When I mentioned my interest in this idea to my partner Carl, he encouraged me to pursue it, but highlighted that it may be at least a masters thesis to secure the necessary OS and RL foundations to implement something that works. I like multi-year challenges, so wanted to at least start scoping the problem to see what is required.

At the onset, I think it would be helpful to identify how processes are currently scheduled (the dominant paradigms), how process scheduling could be framed as a MDP, and how RL could be applied.

Overview of Processes and Threads

Processes are the execution of computer programs. They can be made of up threads that can run one at a time (single-threading) or concurrently (multi-threading), and share memory resources. Multi-threading is what enables parallel execution in multiprocessing systems. This is an exciting area of data engineering for machine learning, as we can reduce computation time for models by optimizing our threading. Multiprocessing will perform differently on different systems, as process scheduling differs between systems, which is why there’s potential to move the needle.

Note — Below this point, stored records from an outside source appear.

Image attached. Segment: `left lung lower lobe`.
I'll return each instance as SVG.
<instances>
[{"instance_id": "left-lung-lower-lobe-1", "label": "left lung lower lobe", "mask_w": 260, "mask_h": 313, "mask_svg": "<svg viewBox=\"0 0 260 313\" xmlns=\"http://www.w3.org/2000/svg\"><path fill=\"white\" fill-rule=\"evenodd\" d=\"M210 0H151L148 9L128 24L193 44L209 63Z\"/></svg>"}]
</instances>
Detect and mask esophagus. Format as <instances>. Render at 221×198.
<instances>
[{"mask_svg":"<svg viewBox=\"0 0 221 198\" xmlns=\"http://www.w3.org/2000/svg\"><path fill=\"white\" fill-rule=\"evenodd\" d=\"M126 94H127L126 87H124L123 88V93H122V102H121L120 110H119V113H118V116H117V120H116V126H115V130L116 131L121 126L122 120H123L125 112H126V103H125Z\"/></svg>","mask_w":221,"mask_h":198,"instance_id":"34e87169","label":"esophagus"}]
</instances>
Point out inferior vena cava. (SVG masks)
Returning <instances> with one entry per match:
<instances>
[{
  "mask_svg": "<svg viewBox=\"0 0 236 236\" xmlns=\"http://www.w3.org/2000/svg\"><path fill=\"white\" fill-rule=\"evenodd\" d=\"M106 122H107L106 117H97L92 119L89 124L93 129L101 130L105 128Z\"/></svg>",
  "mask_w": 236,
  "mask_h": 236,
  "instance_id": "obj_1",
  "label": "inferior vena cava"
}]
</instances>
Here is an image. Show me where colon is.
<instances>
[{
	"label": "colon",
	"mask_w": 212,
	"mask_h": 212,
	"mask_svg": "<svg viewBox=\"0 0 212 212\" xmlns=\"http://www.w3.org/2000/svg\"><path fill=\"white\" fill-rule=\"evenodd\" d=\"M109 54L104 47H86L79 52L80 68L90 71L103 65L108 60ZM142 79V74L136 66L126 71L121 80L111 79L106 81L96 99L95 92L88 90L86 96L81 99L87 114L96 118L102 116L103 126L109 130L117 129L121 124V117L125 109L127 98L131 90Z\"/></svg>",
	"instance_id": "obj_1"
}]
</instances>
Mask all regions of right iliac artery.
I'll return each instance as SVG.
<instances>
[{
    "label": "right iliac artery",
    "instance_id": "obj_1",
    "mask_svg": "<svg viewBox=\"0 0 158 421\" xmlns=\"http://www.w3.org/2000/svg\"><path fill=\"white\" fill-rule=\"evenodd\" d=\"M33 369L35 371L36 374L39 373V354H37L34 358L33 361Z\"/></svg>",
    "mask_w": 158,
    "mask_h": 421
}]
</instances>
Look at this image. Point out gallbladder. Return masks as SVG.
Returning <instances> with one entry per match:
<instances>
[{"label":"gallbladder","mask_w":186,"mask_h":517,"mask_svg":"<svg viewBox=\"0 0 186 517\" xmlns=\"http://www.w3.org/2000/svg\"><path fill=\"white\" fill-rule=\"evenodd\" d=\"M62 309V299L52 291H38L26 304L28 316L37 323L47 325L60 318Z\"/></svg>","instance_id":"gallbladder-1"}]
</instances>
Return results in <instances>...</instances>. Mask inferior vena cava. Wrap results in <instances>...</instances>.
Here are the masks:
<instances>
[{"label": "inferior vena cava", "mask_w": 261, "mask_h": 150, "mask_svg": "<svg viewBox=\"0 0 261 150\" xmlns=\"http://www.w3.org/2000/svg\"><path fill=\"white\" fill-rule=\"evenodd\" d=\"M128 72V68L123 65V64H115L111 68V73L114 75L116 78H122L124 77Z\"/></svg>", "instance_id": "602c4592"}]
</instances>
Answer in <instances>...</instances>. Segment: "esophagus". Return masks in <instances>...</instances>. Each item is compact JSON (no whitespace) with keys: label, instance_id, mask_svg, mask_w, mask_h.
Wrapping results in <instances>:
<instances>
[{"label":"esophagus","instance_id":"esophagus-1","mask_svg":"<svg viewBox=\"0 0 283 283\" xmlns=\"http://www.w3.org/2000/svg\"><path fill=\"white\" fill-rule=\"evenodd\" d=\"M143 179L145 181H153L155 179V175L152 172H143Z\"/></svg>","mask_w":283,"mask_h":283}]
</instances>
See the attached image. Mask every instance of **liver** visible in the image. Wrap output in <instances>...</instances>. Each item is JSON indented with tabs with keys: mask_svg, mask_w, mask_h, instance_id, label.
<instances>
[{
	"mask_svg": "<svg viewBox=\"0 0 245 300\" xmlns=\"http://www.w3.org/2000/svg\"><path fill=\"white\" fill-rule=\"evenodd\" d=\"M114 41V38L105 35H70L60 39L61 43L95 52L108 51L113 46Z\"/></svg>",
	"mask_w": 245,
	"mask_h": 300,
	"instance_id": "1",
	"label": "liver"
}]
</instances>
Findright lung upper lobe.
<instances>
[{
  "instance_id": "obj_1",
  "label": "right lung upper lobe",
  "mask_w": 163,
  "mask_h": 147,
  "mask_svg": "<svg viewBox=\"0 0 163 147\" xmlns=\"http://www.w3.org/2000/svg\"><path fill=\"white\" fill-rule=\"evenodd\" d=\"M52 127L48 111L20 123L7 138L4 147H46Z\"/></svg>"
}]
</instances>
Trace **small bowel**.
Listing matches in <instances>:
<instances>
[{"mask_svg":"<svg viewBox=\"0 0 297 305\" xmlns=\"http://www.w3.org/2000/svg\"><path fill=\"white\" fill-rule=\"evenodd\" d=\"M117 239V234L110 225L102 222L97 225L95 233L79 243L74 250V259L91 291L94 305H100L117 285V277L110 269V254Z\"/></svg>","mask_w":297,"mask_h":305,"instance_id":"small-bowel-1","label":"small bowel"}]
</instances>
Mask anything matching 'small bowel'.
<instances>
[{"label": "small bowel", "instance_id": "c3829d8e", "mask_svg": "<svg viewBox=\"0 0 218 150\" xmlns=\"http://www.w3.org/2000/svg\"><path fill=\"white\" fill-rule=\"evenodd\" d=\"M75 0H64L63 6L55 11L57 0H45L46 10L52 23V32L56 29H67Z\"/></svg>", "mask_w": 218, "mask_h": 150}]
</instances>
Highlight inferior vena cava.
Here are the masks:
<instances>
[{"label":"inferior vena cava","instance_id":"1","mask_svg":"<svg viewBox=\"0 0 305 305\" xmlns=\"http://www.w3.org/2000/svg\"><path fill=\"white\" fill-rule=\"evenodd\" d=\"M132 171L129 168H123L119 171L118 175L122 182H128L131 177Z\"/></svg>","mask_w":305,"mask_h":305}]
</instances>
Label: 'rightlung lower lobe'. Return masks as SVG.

Overview of Process Scheduling

A challenge that emerges is resource vying for shared cache. The scheduling is decided by a fixed policy, which means the system can not adapt to dynamic environments, and can not learn from its experiences. This motivates the need for a self-tuning/optimizing scheduler, and my goal is to explore how RL could be used in this context.

Process scheduling as an MDP

I find that the first key step in applying RL to novel engineering challenges is effectively setting up the problem as a Markov Decision Process. Our challenge is formluating the MDP of a thread scheduler. What are the states in our system? Naim’s overview of this topic suggests some options - average normalized instructions per cycle, average cache affinity, average cache miss rate. The possible actions are thread migrations from one core to another, and the reward can be defined for each state and each core. That seems trick - what would be our prior on this matrix of rewards? How does learning happen in such a system?

The goal is to predict the long term rewards of migrating threads on particular cores. Data is received every scheduling cycle, so it seems as though a system would have ample data to train. So, who is working on this and what are the bottlenecks?